An independent monitor will be chosen to oversee AOL’s compliance, and the company must agree to a number of changes in its internal practices, Deputy Attorney General James Comey said. If AOL adheres to the deal, the criminal charges will be dismissed in two years.

“If AOL fails to comply with the agreement, the deal is off and they are in a world of trouble,” Comey told reporters.

Although no Time Warner or America Online executives have been charged with wrongdoing, the agreement does not provide them with immunity and Comey indicated some could face charges. However, four executives of now-defunct Purchasepro.com, a now-defunct Las Vegas software company that had a partnership with AOL, have agreed to plead guilty.

Documents filed in U.S. District Court in Alexandria, Va., say the partnership allowed both companies to falsely inflate their earnings after expected revenues failed to materialize.

Time Warner also proposed a $300 million settlement with the Securities and Exchange Commission, which the company said the SEC staff has agreed to recommend be approved by the commission. SEC spokesman John Nester declined comment.
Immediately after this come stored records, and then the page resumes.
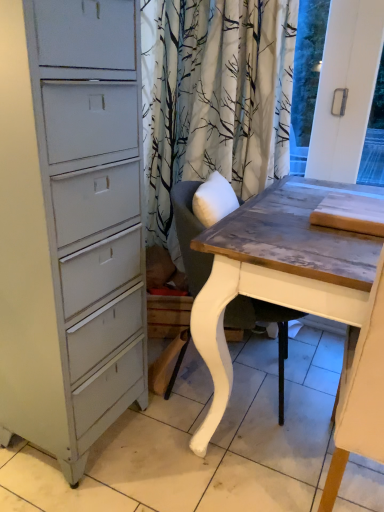
Question: Considering the relative positions of white painted wood chair at center and wooden table at right in the image provided, is white painted wood chair at center to the left or to the right of wooden table at right?

Choices:
 (A) left
 (B) right

Answer: (A)

Question: From a real-world perspective, is white painted wood chair at center physically located above or below wooden table at right?

Choices:
 (A) above
 (B) below

Answer: (B)

Question: Looking at their shapes, would you say white painted wood chair at center is wider or thinner than wooden table at right?

Choices:
 (A) wide
 (B) thin

Answer: (B)

Question: From their relative heights in the image, would you say wooden table at right is taller or shorter than white painted wood chair at center?

Choices:
 (A) tall
 (B) short

Answer: (A)

Question: Considering the positions of wooden table at right and white painted wood chair at center in the image, is wooden table at right wider or thinner than white painted wood chair at center?

Choices:
 (A) thin
 (B) wide

Answer: (B)

Question: From the image's perspective, is wooden table at right positioned above or below white painted wood chair at center?

Choices:
 (A) above
 (B) below

Answer: (B)

Question: Is wooden table at right inside or outside of white painted wood chair at center?

Choices:
 (A) outside
 (B) inside

Answer: (A)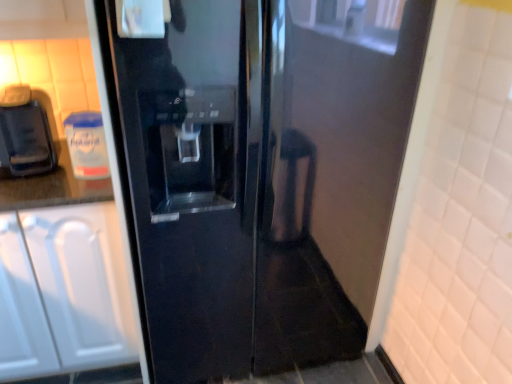
In order to face glossy black refrigerator at center, should I rotate leftwards or rightwards?

Turn right approximately 0.423 degrees to face it.

Describe the element at coordinates (26, 134) in the screenshot. This screenshot has height=384, width=512. I see `matte black coffee machine at left` at that location.

The image size is (512, 384). Find the location of `glossy black refrigerator at center`. glossy black refrigerator at center is located at coordinates (264, 185).

Which of these two, white matte cabinet at left or matte black coffee machine at left, is thinner?

With smaller width is matte black coffee machine at left.

Would you say white matte cabinet at left is inside or outside matte black coffee machine at left?

white matte cabinet at left is not enclosed by matte black coffee machine at left.

Is white matte cabinet at left taller than matte black coffee machine at left?

Indeed, white matte cabinet at left has a greater height compared to matte black coffee machine at left.

Which object is closer to the camera taking this photo, white matte cabinet at left or matte black coffee machine at left?

Positioned in front is white matte cabinet at left.

Can you confirm if glossy black refrigerator at center is shorter than white matte cabinet at left?

Incorrect, the height of glossy black refrigerator at center does not fall short of that of white matte cabinet at left.

Considering the sizes of objects glossy black refrigerator at center and white matte cabinet at left in the image provided, who is bigger, glossy black refrigerator at center or white matte cabinet at left?

glossy black refrigerator at center is bigger.

From the image's perspective, is glossy black refrigerator at center beneath white matte cabinet at left?

Incorrect, from the image's perspective, glossy black refrigerator at center is higher than white matte cabinet at left.

From a real-world perspective, which is physically below, glossy black refrigerator at center or white matte cabinet at left?

In real-world perspective, white matte cabinet at left is lower.

Between glossy black refrigerator at center and matte black coffee machine at left, which one has larger size?

glossy black refrigerator at center.

Does glossy black refrigerator at center have a greater width compared to matte black coffee machine at left?

Yes.

From the image's perspective, does glossy black refrigerator at center appear higher than matte black coffee machine at left?

Incorrect, from the image's perspective, glossy black refrigerator at center is lower than matte black coffee machine at left.

Can you tell me how much glossy black refrigerator at center and matte black coffee machine at left differ in facing direction?

2.61 degrees separate the facing orientations of glossy black refrigerator at center and matte black coffee machine at left.

Which is correct: matte black coffee machine at left is inside white matte cabinet at left, or outside of it?

The correct answer is: outside.

Is matte black coffee machine at left aimed at white matte cabinet at left?

No, matte black coffee machine at left is not facing towards white matte cabinet at left.

Which of these two, matte black coffee machine at left or white matte cabinet at left, is thinner?

With smaller width is matte black coffee machine at left.

Which of these two, matte black coffee machine at left or white matte cabinet at left, stands taller?

white matte cabinet at left.

Does white matte cabinet at left contain glossy black refrigerator at center?

No, white matte cabinet at left does not contain glossy black refrigerator at center.

Who is taller, white matte cabinet at left or glossy black refrigerator at center?

glossy black refrigerator at center is taller.

Which object is more forward, white matte cabinet at left or glossy black refrigerator at center?

glossy black refrigerator at center is more forward.

Considering the relative sizes of matte black coffee machine at left and glossy black refrigerator at center in the image provided, is matte black coffee machine at left wider than glossy black refrigerator at center?

Incorrect, the width of matte black coffee machine at left does not surpass that of glossy black refrigerator at center.

Is matte black coffee machine at left far away from glossy black refrigerator at center?

matte black coffee machine at left is actually quite close to glossy black refrigerator at center.

Is matte black coffee machine at left oriented away from glossy black refrigerator at center?

No, matte black coffee machine at left is not facing away from glossy black refrigerator at center.

Can you confirm if matte black coffee machine at left is shorter than glossy black refrigerator at center?

Indeed, matte black coffee machine at left has a lesser height compared to glossy black refrigerator at center.

The width and height of the screenshot is (512, 384). In the image, there is a matte black coffee machine at left. Find the location of `cabinetry below it (from the image's perspective)`. cabinetry below it (from the image's perspective) is located at coordinates (63, 292).

At what (x,y) coordinates should I click in order to perform the action: click on cabinetry lying on the left of glossy black refrigerator at center. Please return your answer as a coordinate pair (x, y). Looking at the image, I should click on (63, 292).

Estimate the real-world distances between objects in this image. Which object is further from glossy black refrigerator at center, white matte cabinet at left or matte black coffee machine at left?

matte black coffee machine at left.

Based on their spatial positions, is white matte cabinet at left or glossy black refrigerator at center further from matte black coffee machine at left?

Based on the image, glossy black refrigerator at center appears to be further to matte black coffee machine at left.

Estimate the real-world distances between objects in this image. Which object is further from white matte cabinet at left, matte black coffee machine at left or glossy black refrigerator at center?

Based on the image, glossy black refrigerator at center appears to be further to white matte cabinet at left.

Looking at the image, which one is located further to matte black coffee machine at left, glossy black refrigerator at center or white matte cabinet at left?

The object further to matte black coffee machine at left is glossy black refrigerator at center.

Based on the photo, which object lies further to the anchor point glossy black refrigerator at center, matte black coffee machine at left or white matte cabinet at left?

Among the two, matte black coffee machine at left is located further to glossy black refrigerator at center.

When comparing their distances from white matte cabinet at left, does glossy black refrigerator at center or matte black coffee machine at left seem further?

glossy black refrigerator at center.

Locate an element on the screen. coffee machine located between white matte cabinet at left and glossy black refrigerator at center in the left-right direction is located at coordinates (26, 134).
The SEC has been investigating accounting irregularities at Dulles, Va.-based AOL. The probe is focused on the manner that Time Warner accounted for a $400 million payment from the German media company Bertelsmann AG and whether that was used to inflate America Online profits.

Under that agreement, Time Warner’s $300 million penalty would be used to compensate investors for losses stemming from those accounting moves. Accounting adjustments would be made for the Bertelsmann payment and for its investment in AOL Europe, and an independent examiner would be named to review several advertising deals made between 1999 and 2002.

Last month, Time Warner set aside $500 million to cover the cost of settling the SEC and Justice Department investigations.

Of the $210 million called for in the Justice Department settlement, $60 million will go to the federal government in fines and about $150 million will go into a compensation fund to pay for settlements of civil lawsuits or other government actions arising from the alleged fraud.

Court documents say that Purchasepro paid AOL $70 million in March 2000 in a partnership that Purchasepro expected would bring it customers and revenue through AOL’s Netbusiness section. But when the partnership did not generate expected cash, AOL began buying Purchasepro products directly and then helped the company mislead auditors about how the revenue was actually earned.

The arrangement allowed AOL to report about $45 million in additional revenue in late 2000 and early 2001, while Purchasepro reported about $30 million in false revenue during that time frame, officials said.